Page images and extracted text:

· · ·

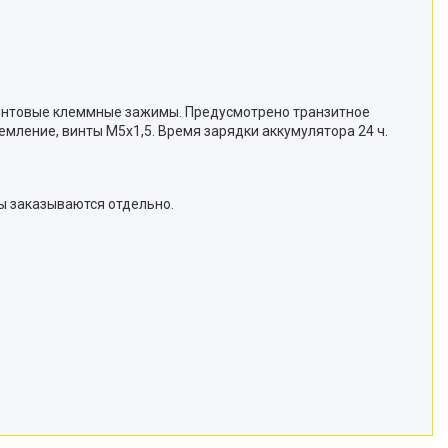
. Винтовые клеммные зажимы. Предусмотрено транзитное
емление, винты М5х1,5. Время зарядки аккумулятора 24 ч.
ы заказываются отдельно.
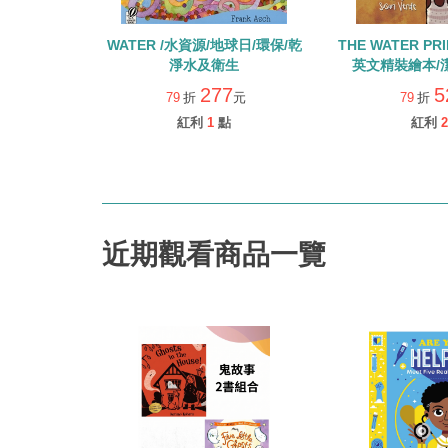
WATER /水資源/地球日/環保/乾
THE WATER PR
淨水及衛生
英文精裝繪本/
277
5
79
折
元
79
折
紅利
1
點
紅利
2
近期觀看商品一覽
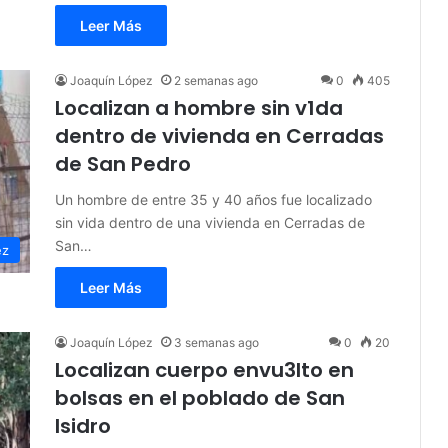
Leer Más
Joaquín López
2 semanas ago
0
405
Localizan a hombre sin v1da
dentro de vivienda en Cerradas
de San Pedro
Un hombre de entre 35 y 40 años fue localizado
sin vida dentro de una vivienda en Cerradas de
San…
ez
Leer Más
Joaquín López
3 semanas ago
0
20
Localizan cuerpo envu3lto en
bolsas en el poblado de San
Isidro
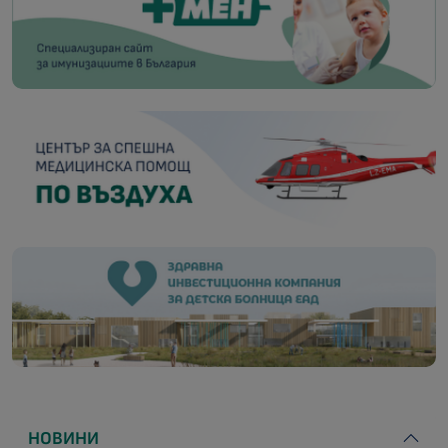
НОВИНИ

· · ·

REQUIRED WORK: Could you return every line of text in the data, unchanged and in order, leaving the pictures out?

OUTPUT OF THE TASK:
. Винтовые клеммные зажимы. Предусмотрено транзитное
емление, винты М5х1,5. Время зарядки аккумулятора 24 ч.
ы заказываются отдельно.
WATER /水資源/地球日/環保/乾
THE WATER PR
淨水及衛生
英文精裝繪本/
277
5
79
折
元
79
折
紅利
1
點
紅利
2
近期觀看商品一覽
Leer Más
Joaquín López
2 semanas ago
0
405
Localizan a hombre sin v1da
dentro de vivienda en Cerradas
de San Pedro
Un hombre de entre 35 y 40 años fue localizado
sin vida dentro de una vivienda en Cerradas de
San…
ez
Leer Más
Joaquín López
3 semanas ago
0
20
Localizan cuerpo envu3lto en
bolsas en el poblado de San
Isidro
НОВИНИ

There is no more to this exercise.